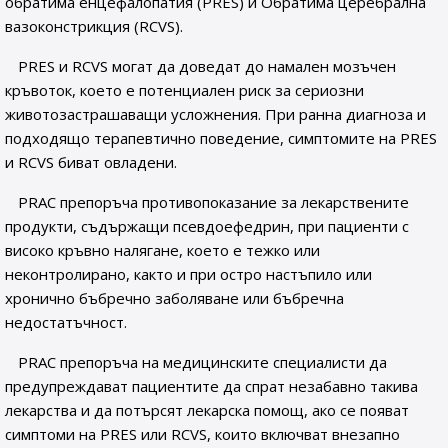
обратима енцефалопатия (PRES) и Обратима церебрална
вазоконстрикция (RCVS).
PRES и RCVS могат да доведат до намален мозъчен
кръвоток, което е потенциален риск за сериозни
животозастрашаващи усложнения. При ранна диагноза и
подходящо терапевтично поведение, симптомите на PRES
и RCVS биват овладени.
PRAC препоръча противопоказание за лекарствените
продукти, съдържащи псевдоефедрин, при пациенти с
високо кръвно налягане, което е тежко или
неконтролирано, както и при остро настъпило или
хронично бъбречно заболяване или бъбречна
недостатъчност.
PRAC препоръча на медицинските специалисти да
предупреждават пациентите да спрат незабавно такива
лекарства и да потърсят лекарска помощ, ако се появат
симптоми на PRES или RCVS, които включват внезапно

...

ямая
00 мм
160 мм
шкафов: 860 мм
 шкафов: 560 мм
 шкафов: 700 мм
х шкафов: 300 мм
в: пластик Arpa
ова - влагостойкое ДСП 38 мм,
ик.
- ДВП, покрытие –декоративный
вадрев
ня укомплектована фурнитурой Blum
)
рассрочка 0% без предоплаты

==

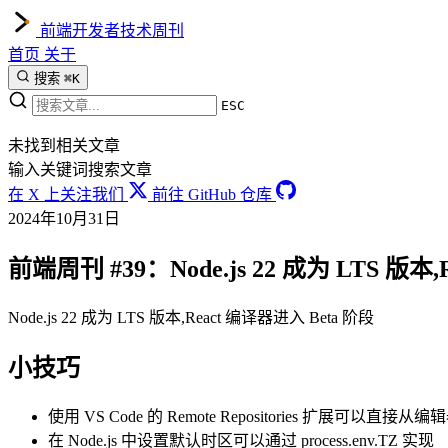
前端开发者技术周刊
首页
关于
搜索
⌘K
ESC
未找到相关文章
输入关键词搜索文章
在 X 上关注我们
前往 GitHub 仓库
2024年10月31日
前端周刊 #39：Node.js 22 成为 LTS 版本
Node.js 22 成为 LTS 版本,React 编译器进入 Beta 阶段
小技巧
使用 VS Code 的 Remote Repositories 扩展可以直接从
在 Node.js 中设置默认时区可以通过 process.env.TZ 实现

What is required
Among the lines above, please find those with "RCVS" and copy them.

Result of this task
вазоконстрикция (RCVS).
PRES и RCVS могат да доведат до намален мозъчен
и RCVS биват овладени.
симптоми на PRES или RCVS, които включват внезапно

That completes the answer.